И всё-таки Эвентир не получает там общения, на которое надеется Трикл. По возвращении на эту сторону в памяти нет воспоминаний: никаких личных отметок. Ему приходится читать обо всём в записях других, слушать диски. И значит, он должен полагаться на других. И это уже непростой общественный расклад. Он вынужден для большей части своей жизни брать за основу честность людей, которым доверена роль интерфейса между тем, за кого его держат и им лично. Эвентир знает, насколько он близок к Сачсе на той стороне, но он не помнит, а его воспитывали в христианской, Западно-Европейской вере в главенствующую роль своего «сознательного» с его воспоминаниями, всё прочее считается ненормальным либо тривиальным, и поэтому он тронут беспокойством, глубоко...
В записях документируется Петер Cачса, а также души, с которыми тот сводит. Они отражают, с некоторыми подробностями, его навязчивую любовь к Лени Пёклер, что была замужем за молодым инженером-химиком, а также активисткой в КПГ, курсируя между 12-м Районом и посиделками у Сачсы. Всякий раз, когда она приходила, ему хотелось плакать при виде её безысходности.

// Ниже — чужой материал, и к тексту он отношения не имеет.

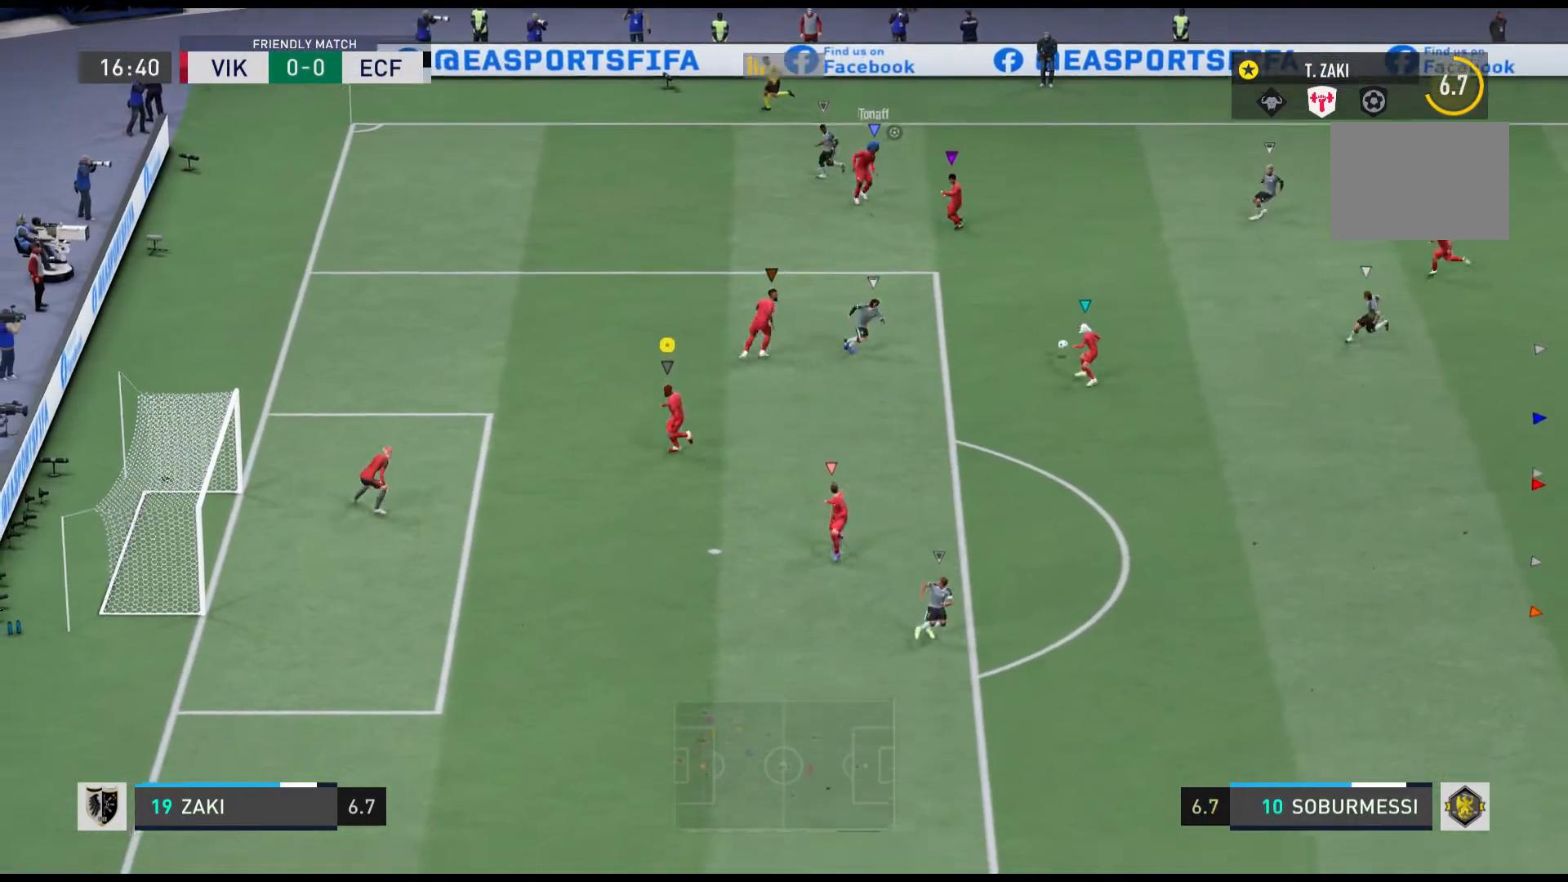
{"buttons": [], "left_stick": "down-right", "events": [[33, "left_stick", "down-right"]]}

В её растерянных глазах проступала явная ненависть к жизни, из которой она не могла вырваться: оставить мужа, которого она не любила, ребёнка причинявшего неизбывное чувство вины за то, что недостаточно любит.

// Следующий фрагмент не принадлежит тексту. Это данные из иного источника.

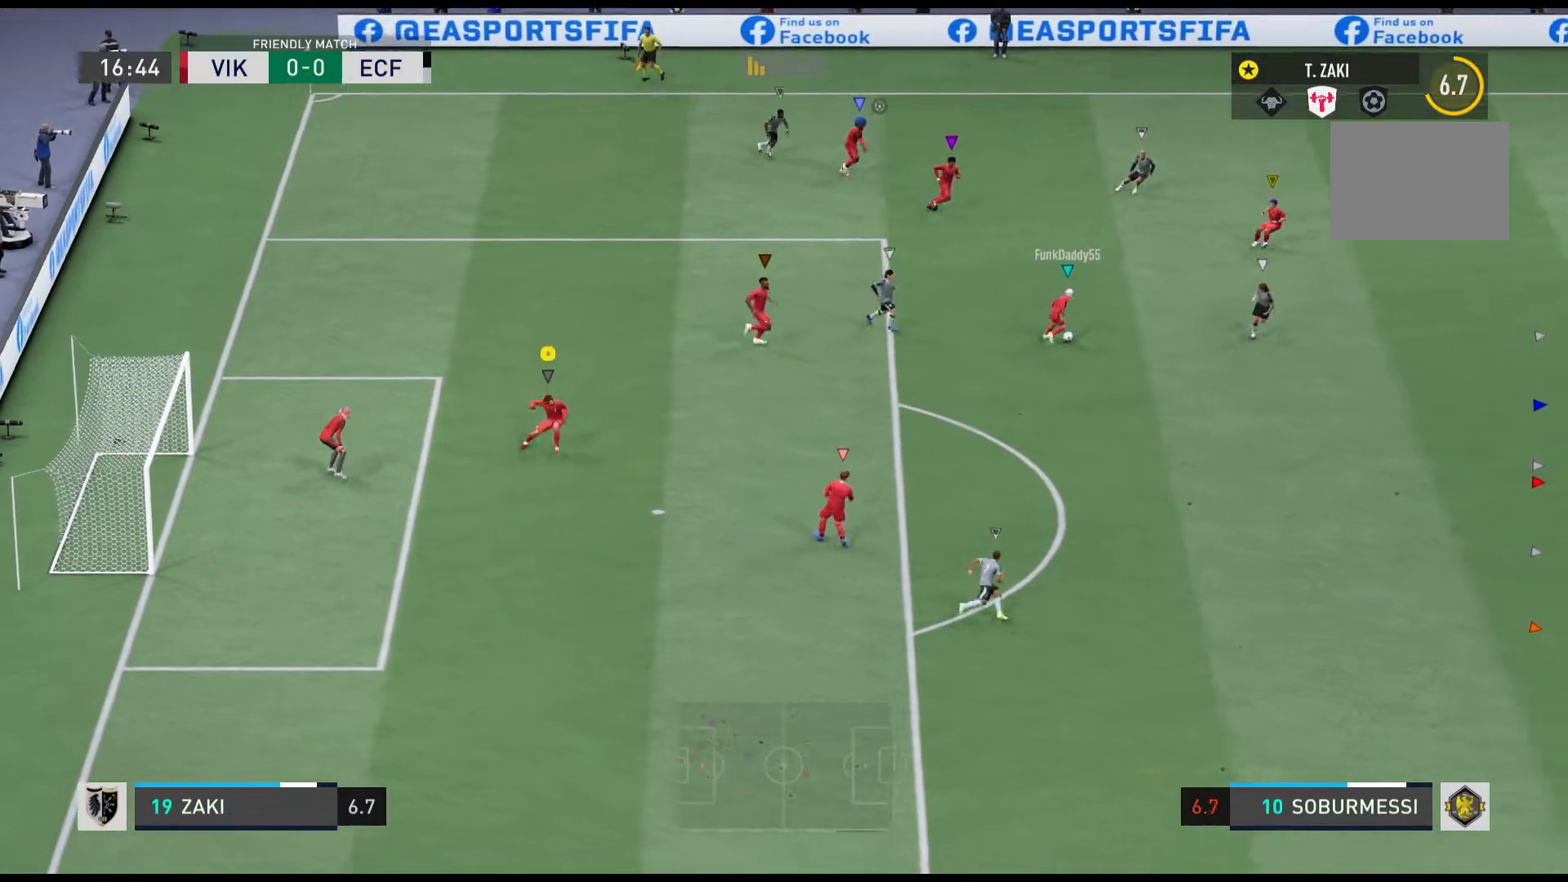
{"buttons": [], "left_stick": "down-right", "events": []}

Мужа Франца располагал связью, слишком неясной для Сачсы, чтоб отследить, в Военном Артиллерийском Ведомстве, так что возникали ещё и идеологические барьеры, для преодоления которых ни у одного из них не хватало энергии. Она ходила на уличные демонстрации, Франц отправлялся в ракетный цех в Райникендорф, проглотив свой утренний чай в комнате полной женщин чересчур недовольно, как ему казалось, дожидавшихся, чтобы он ушёл: с собой они приносили пачки листовок, свои рюкзаки полные книг и политических газет, пробираясь через дворы Берлинской бедноты на рассвете…
* * * * * * *
Они дрожат и голодны. В Штудентенхайм отопления нет, не густо с освещением и миллионы тараканов. Запах капусты, древней, из Второго Рейха, капусты бабушек, дым подгоревшего сала, что за долгие годы достиг какой-никакой détente с воздухом, который пытается его расщепить, запахи долгой болезни и неизлечимой работы осыпаются с крошащихся стен. Одна из стен в жёлтых потёках канализации треснувшей этажом выше. Лени сидит на полу с четырьмя или пятью другими, передают по кругу тёмную краюху хлеба. В сыром гнезде из DieFaustHoch, старые номера, читать уже никто не будет, её дочь Ильзе спит, дыхание до того мелкое, что и не заметишь. Её ресницы оставляют громадные тени на верхних полукружьях щёчек.